The design allowed for further narrowing of the car's rear end bodywork, and by 2002, all teams had copied the upside exhausts. McLaren and Minardi were the latest teams to make the switch, both forced to do so by their engine suppliers, respectively Mercedes-Ilmor and Asiatech.
Among the periscope exhaust layouts, two solutions developed as mainstream. The first being similar to Ferrari's initial design of 1998, with the exhaust pipe exiting close to the sidepod's bodywork, surrounded by heat shielding to avoid the surrounding carbon fibre bodywork from burning. Ferrari and McLaren, among others, later adopted protruding exhaust pipes, ejecting exhaust gases further above the sidepods, and reducing the need for heat protection.

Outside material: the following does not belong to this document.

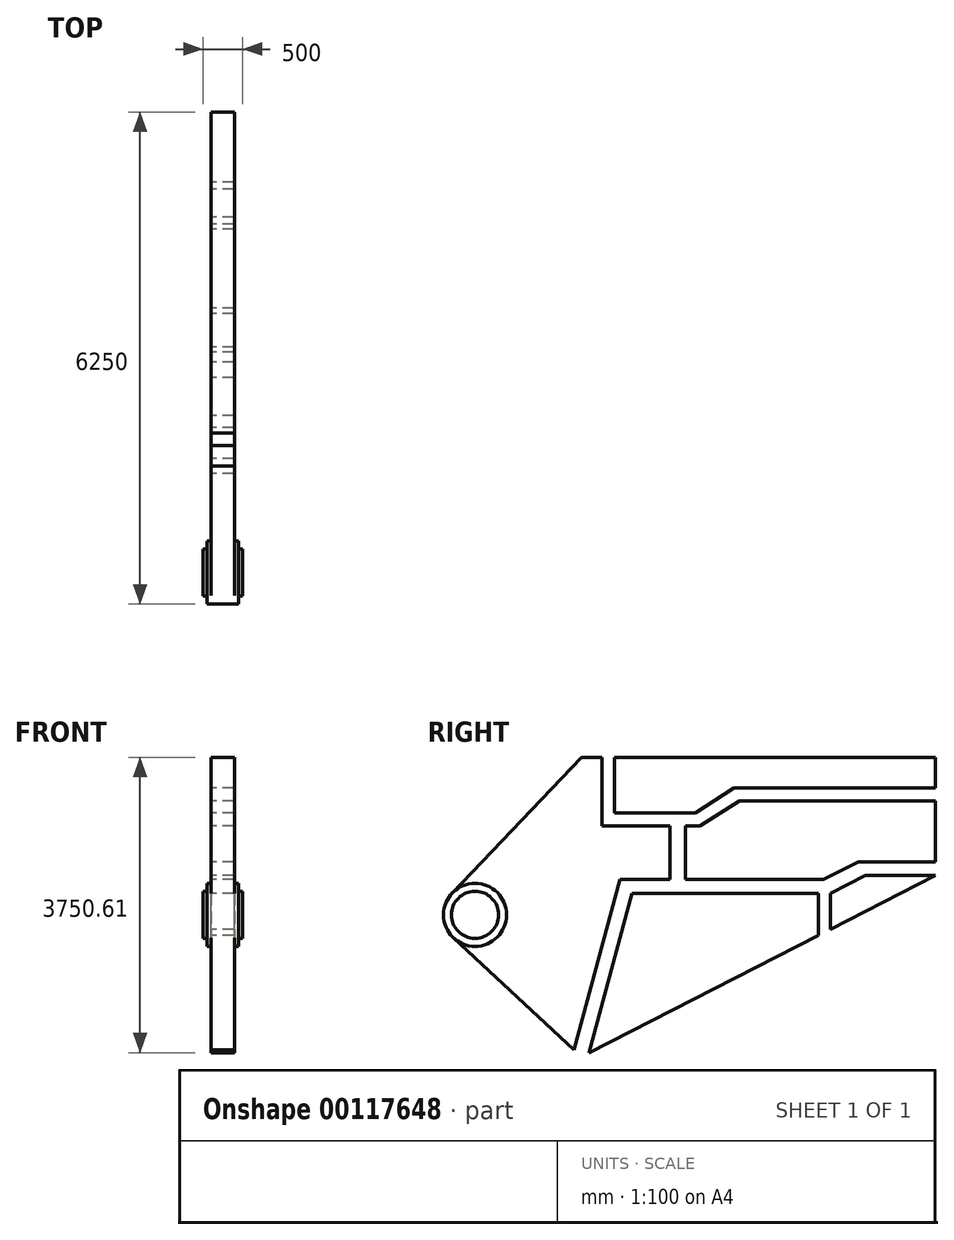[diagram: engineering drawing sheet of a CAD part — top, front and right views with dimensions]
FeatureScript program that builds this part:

While sidepod heights reduced through the years, exhaust exists also moved further backwards again, leading into the Red Bull RB5 as its most prominent example. Exhausts on that car exited just ahead and below the upper front wishbones of the rear suspension, sending the exhaust plume to just above the rear diffuser and effectively coming as close to a blown diffuser as one could get, without actually blowing it.
By 2010, Adrian Newey triggered another revolution by relocating the exhausts to the car's floor, creating the Red Bull RB6 that would go on to dominate the season. This sealed the edges of the diffuser so effectively that many teams rapidly developed updates to mimic the design. By the start of 2011, all teams had acknowledged Newey's insight and adopted low exits, marking the end of the periscope exhausts.
Another remarkable appearance was re-invented by McLaren. The 'chimney' or 'funnels' in front of the rear wheels do not put out engine exhaust gasses, but rather hot radiator air. Some other teams have copied this novelty in 2001. The principle behind this is actually very simple. On the one hand, the air passing through the radiators isn't specified by the throttle, but it depends on the car speed. Increasing the throttle makes the engine suck move air into it, and thus generates more exhaust gasses. Radiators are only provided by air flowing in, due to the movement of the car. So the effect of engine exhausts is just that little faster on downforce in acceleration then with radiator air. On the other hand, it is very interesting of blowing out this hot air as soon as possible, because it heats op the inside of the car. Keeping the air longer under the bonnet, will increase the engine temperature. We shall see in the future who will have made the best compromise.